Thursday, September 16, 2010

What is Network and Host Mapping

The goal of host mapping is simply to determine what hosts or services are available in a facility. In some sense, the odds are in the analyst's favor; we are defending sparse matrices. Suppose you have a class B network, 172.20.0.0—that is 65,536 possible addresses. There are also 65,536 TCP ports and 65,536 UDP ports. That means that the attacker has in excess of 23 trillion possible targets. Scanning at a rate of 18 packets per second, it would take a shade under five million years to completely scan the network. Because computers have a life span of between three and five years, the rate of change confounds the usefulness of the scan.

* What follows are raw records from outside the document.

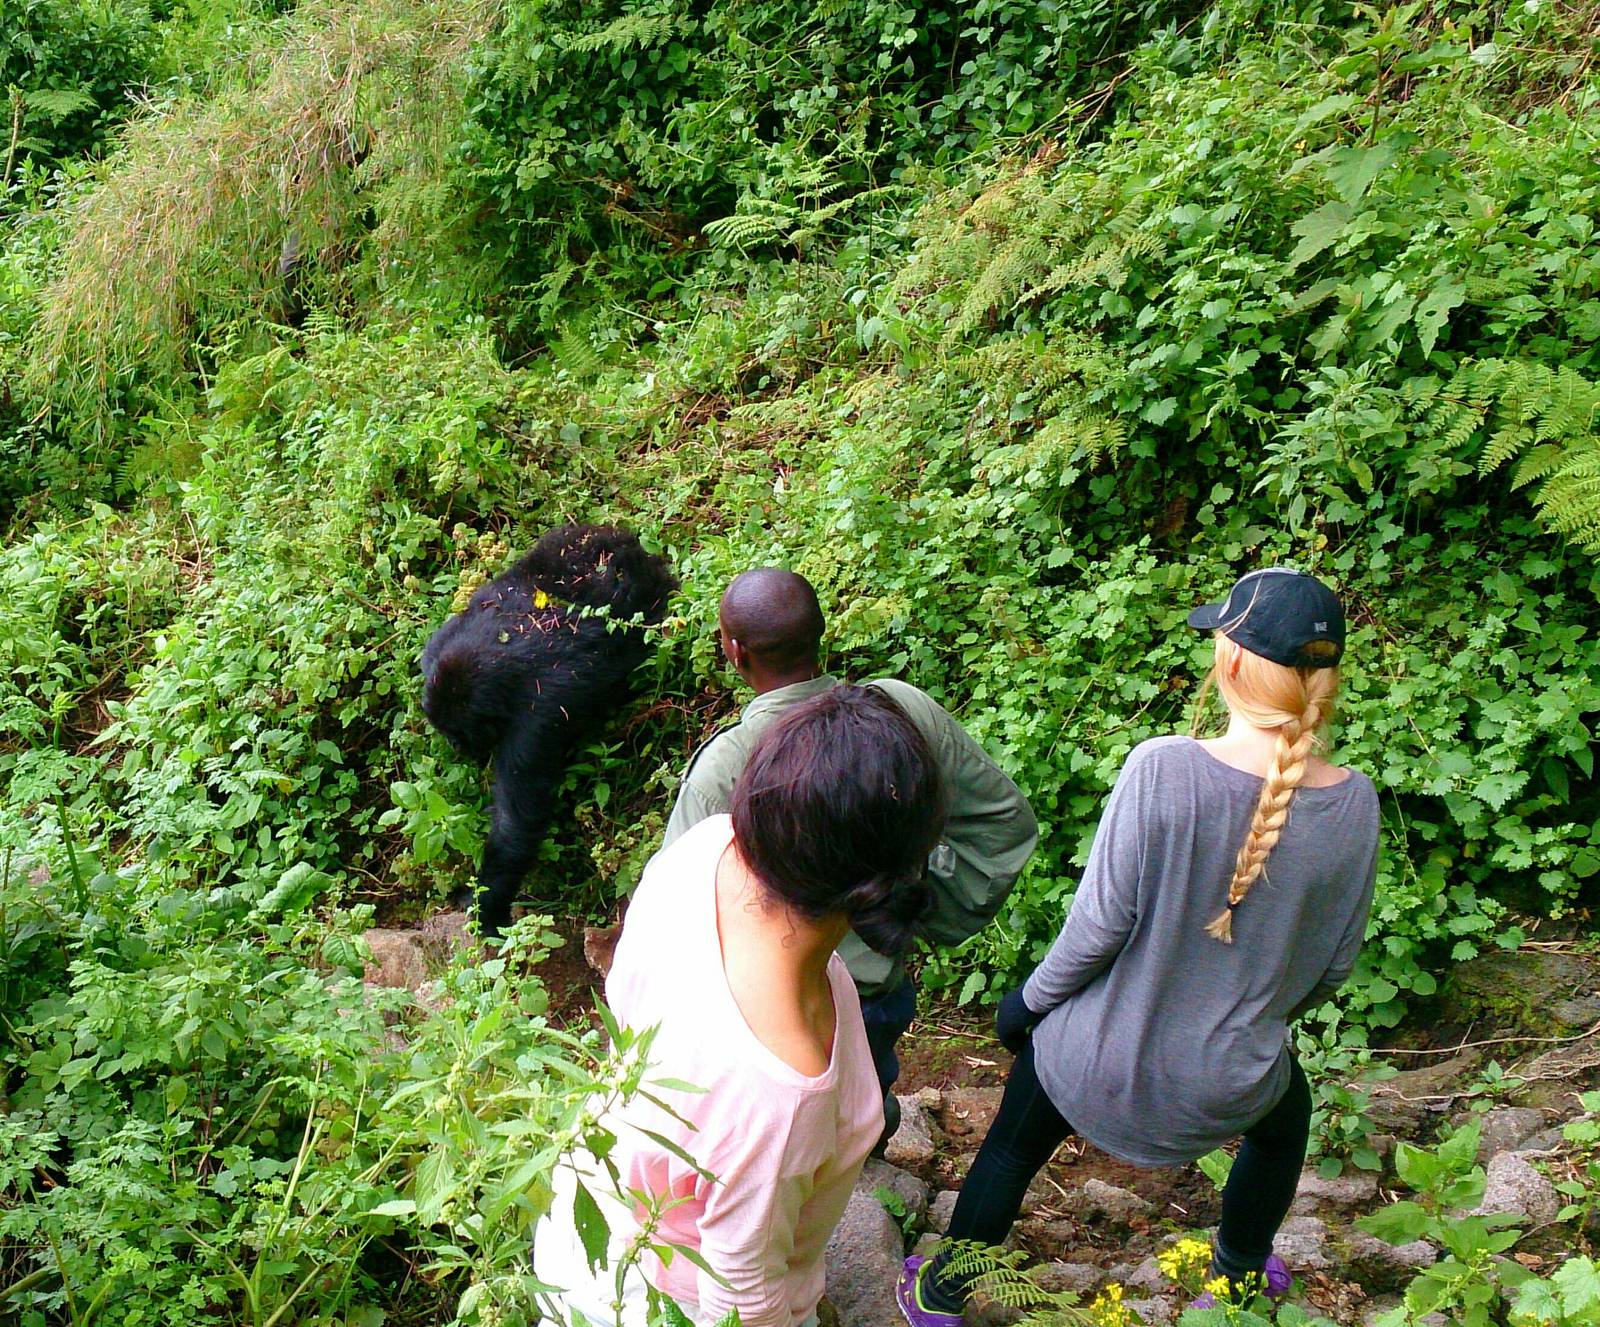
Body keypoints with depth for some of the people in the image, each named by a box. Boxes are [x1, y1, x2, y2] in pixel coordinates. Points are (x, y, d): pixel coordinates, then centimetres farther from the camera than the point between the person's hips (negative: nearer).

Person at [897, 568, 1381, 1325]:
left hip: (1101, 1055, -2)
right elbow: (1333, 964, -4)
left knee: (1009, 1151, 27)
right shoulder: (1353, 805, -17)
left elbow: (1100, 923, -21)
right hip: (1228, 1080, 2)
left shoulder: (1163, 768, -27)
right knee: (1285, 1122, 38)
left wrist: (1031, 1000, -3)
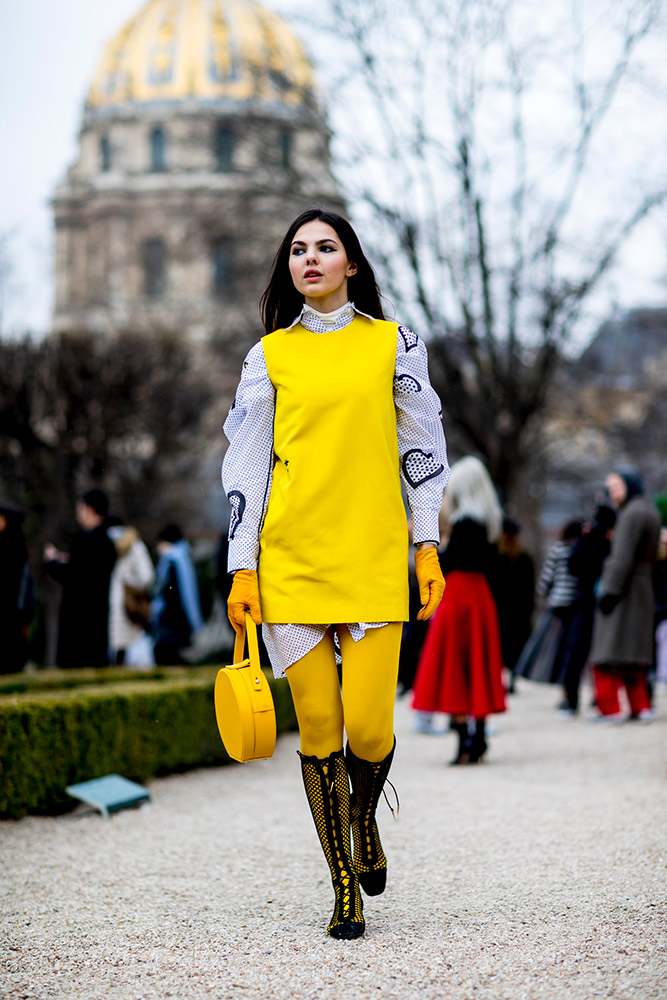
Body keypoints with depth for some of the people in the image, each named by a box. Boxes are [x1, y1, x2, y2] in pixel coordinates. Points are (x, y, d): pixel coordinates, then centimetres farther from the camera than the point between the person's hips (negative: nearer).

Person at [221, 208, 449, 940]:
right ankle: (345, 888, 12)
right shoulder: (269, 355, 9)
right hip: (288, 561, 1)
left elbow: (422, 448, 10)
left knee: (369, 727, -9)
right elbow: (245, 463, 7)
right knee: (318, 728, -1)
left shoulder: (393, 343, 9)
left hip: (373, 558, 0)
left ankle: (364, 815, 25)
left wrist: (428, 547, 2)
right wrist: (241, 569, 0)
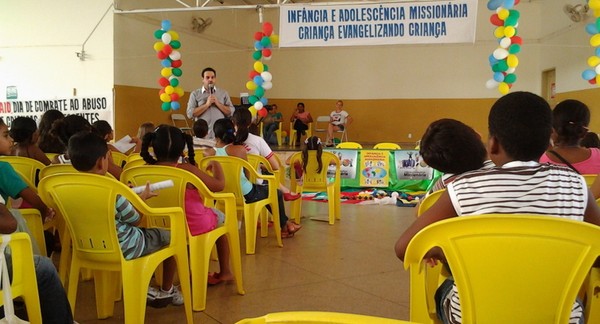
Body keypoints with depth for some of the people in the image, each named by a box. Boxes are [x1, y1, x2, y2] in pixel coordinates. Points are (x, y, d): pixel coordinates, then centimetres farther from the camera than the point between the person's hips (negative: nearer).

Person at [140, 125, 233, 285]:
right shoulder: (186, 170, -22)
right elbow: (219, 185, -16)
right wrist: (216, 166, 0)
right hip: (196, 226, -4)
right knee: (220, 217, 30)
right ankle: (224, 272, 35)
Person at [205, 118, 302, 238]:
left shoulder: (208, 153, -7)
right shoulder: (239, 149, -17)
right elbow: (248, 174, -7)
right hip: (244, 195, -5)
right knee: (276, 192, 22)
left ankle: (284, 224, 42)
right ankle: (284, 225, 39)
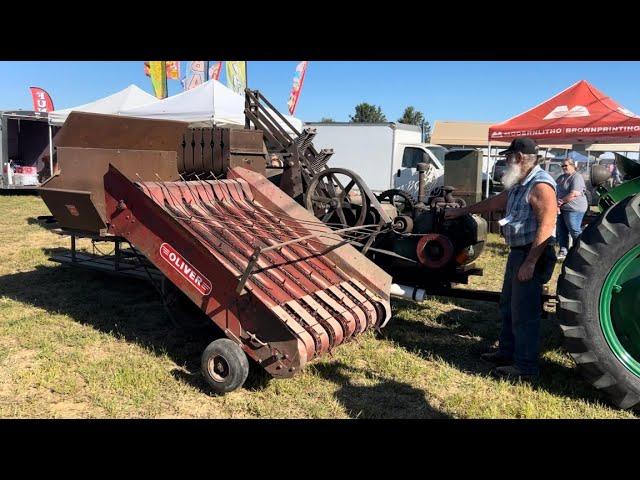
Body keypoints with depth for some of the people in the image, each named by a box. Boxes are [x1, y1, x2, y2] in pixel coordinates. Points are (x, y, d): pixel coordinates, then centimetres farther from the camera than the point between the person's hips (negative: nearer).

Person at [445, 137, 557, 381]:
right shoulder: (519, 185, 14)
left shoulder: (540, 185, -18)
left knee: (524, 312, -4)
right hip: (518, 252, 11)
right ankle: (507, 352, 35)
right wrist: (461, 211, 31)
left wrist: (530, 262, -26)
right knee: (508, 305, 20)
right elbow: (494, 202, 26)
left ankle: (525, 367, 8)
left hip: (534, 255, -10)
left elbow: (546, 226, -25)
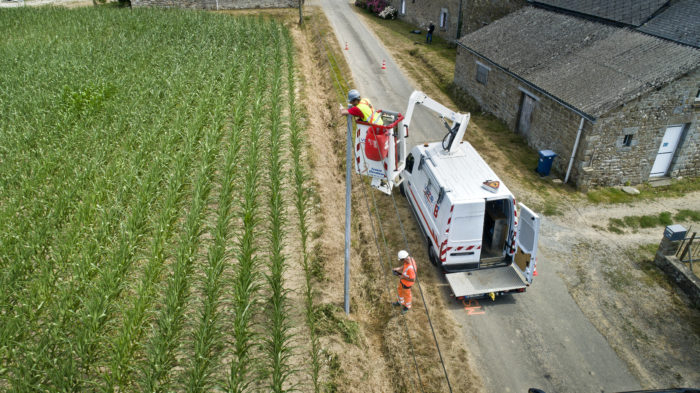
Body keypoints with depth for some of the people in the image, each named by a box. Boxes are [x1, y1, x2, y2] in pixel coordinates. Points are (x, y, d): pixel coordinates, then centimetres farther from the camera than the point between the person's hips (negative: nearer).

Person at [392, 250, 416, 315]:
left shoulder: (411, 268, -45)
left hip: (407, 283, -8)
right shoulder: (409, 258, -20)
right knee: (400, 291, 31)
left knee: (406, 295, 21)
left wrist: (402, 277, -24)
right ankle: (401, 302, 59)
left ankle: (407, 306, 51)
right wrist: (398, 268, -11)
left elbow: (413, 280, -32)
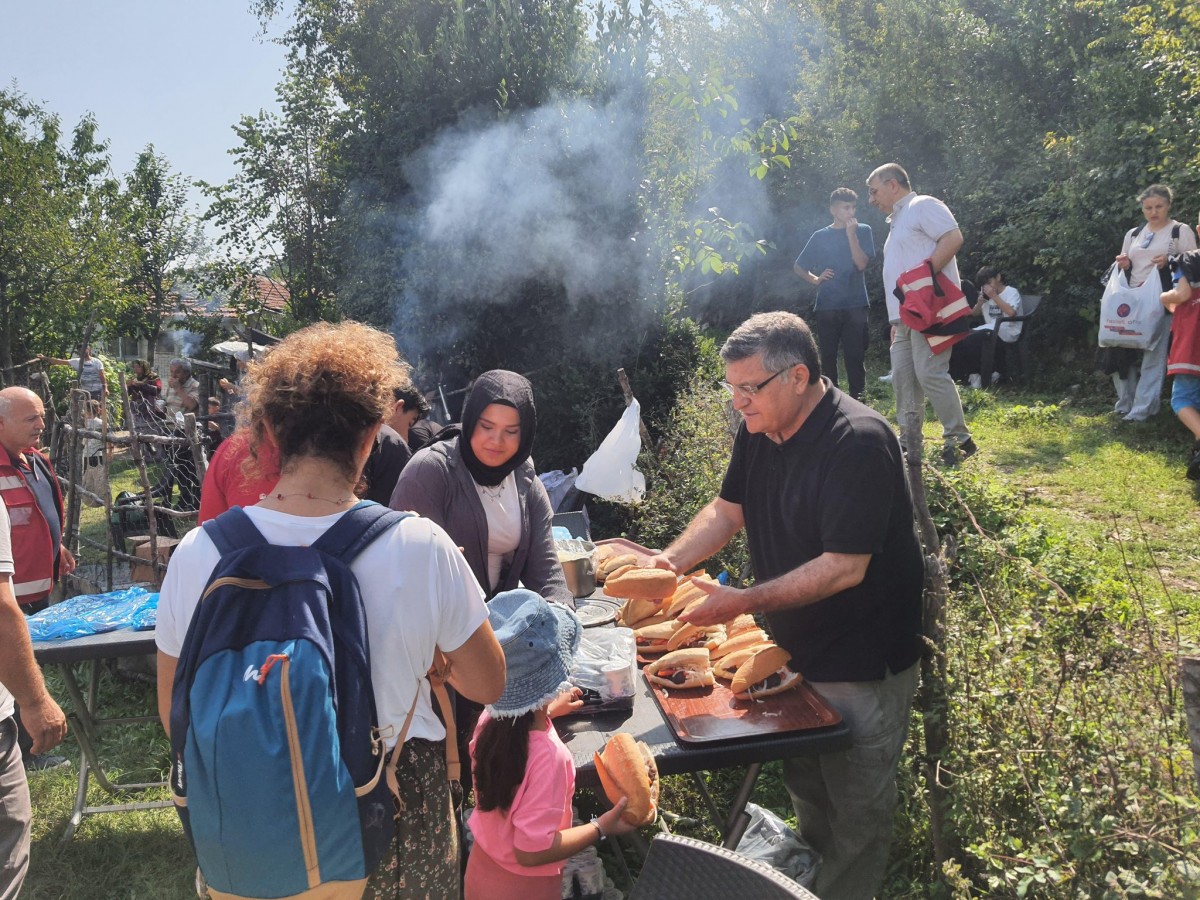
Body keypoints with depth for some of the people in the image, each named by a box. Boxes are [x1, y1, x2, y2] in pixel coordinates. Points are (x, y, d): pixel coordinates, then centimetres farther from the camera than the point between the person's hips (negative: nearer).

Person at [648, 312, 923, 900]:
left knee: (855, 815, 9)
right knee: (804, 789, 25)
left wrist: (744, 602, -34)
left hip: (862, 665, -8)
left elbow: (845, 567, -30)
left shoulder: (858, 442, -28)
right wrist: (669, 562, -11)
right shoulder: (759, 430, -2)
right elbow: (727, 510, 5)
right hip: (795, 651, 8)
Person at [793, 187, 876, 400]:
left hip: (855, 305, -1)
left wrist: (851, 234, -12)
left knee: (855, 356, -4)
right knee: (828, 356, 5)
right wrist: (816, 280, 2)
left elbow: (862, 263, -7)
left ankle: (856, 400, 0)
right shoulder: (820, 237, 9)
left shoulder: (862, 231, 6)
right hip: (827, 307, 1)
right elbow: (798, 267, 17)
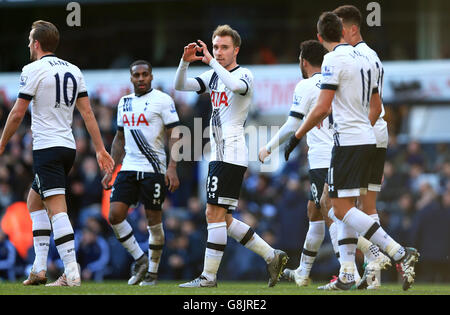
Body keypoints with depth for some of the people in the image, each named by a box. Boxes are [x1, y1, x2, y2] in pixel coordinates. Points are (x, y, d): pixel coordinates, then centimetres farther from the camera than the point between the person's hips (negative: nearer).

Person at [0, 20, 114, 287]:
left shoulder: (33, 70, -8)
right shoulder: (73, 70, 12)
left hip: (47, 148, -8)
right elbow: (87, 113, 10)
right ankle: (40, 268, 14)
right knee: (35, 201, 20)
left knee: (57, 208, -12)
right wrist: (101, 149, 11)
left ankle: (71, 273, -21)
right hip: (69, 147, 8)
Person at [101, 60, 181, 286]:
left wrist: (172, 168, -18)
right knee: (115, 215, -7)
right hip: (129, 168, 5)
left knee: (153, 220, 0)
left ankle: (152, 272, 11)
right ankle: (139, 260, 7)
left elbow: (174, 137, -7)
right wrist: (110, 170, 18)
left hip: (153, 169, -5)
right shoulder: (124, 102, 14)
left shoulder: (163, 100, -4)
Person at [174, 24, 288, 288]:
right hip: (219, 155, 9)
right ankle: (272, 256, 15)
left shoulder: (244, 75, -7)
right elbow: (181, 86, 9)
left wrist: (211, 61, -27)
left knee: (215, 215, -10)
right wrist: (185, 61, -8)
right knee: (222, 219, 9)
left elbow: (236, 86, -32)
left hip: (232, 155, -9)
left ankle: (209, 276, -7)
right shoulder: (214, 76, 16)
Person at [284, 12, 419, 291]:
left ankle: (400, 253, -19)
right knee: (344, 208, 13)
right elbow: (376, 107, 22)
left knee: (342, 210, -9)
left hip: (348, 142, -9)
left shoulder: (334, 60, -11)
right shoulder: (364, 59, 14)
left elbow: (322, 108, -16)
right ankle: (347, 276, 9)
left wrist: (297, 136, -7)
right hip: (368, 141, 9)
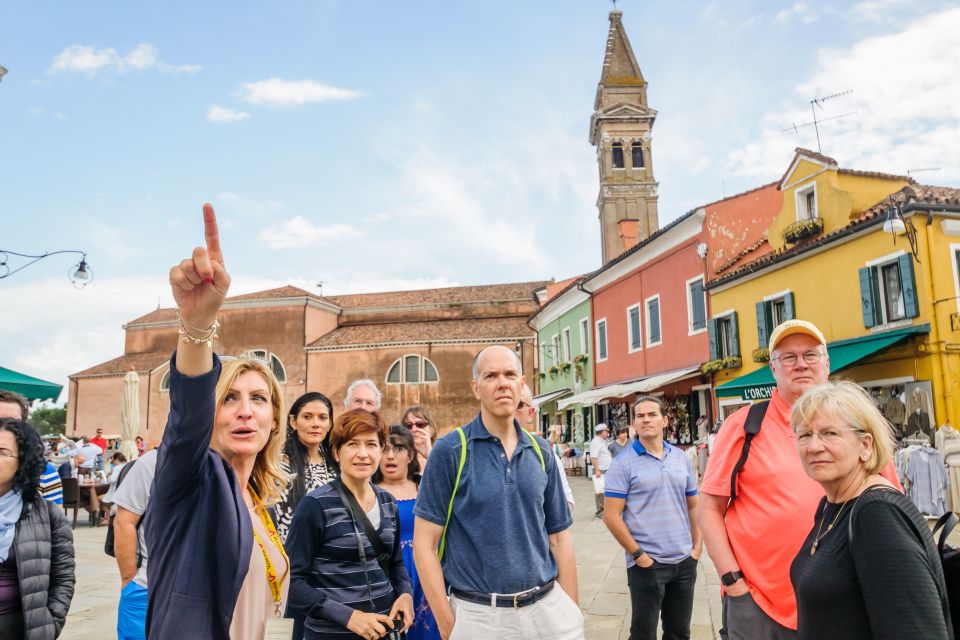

Now to be sure, attackers are coming up with smarter and faster scanning techniques. There is no need for an attacker to consider all possible port numbers. Fifty TCP and UDP ports will account for all the probable services, so the target space is something in the range of 163 million, which could be scanned in less than four months at 18 packets per second. Hmmmm, that is achievable! And if the site doesn't have intrusion detection, the site owners will probably never know if the attacker's scan randomizes the addresses and ports a bit.
But if the attackers can get an accurate host map, they can turn the tables on those of us who defend networks. Many address spaces are lightly populated. If the attacker is able to determine where the hosts are, they have a serious advantage. Say our class B network was populated with only about six thousand computers and the attacker can find them. Now, the attacker can scan the populated hosts on the net, at 18 packets per second, in less than ten days—and there still are much more efficient ways to do the scan. In fact, if we allow ICMP echo request broadcasts, they can ping map our network with only 255 packets.
The point of the story is obvious. If attackers are not able to get intelligence information about our site, they are forced to guess about a very sparse matrix. If we do let their intelligence-gathering probes succeed, then they don't have to do much guessing at all different.
So how could an attacker get such an accurate host map? Many sites still make a "host table" available for FTP download. Other sites allow DNS Zone transfers. Or perhaps the attacker will have to work to discover this information with host scans.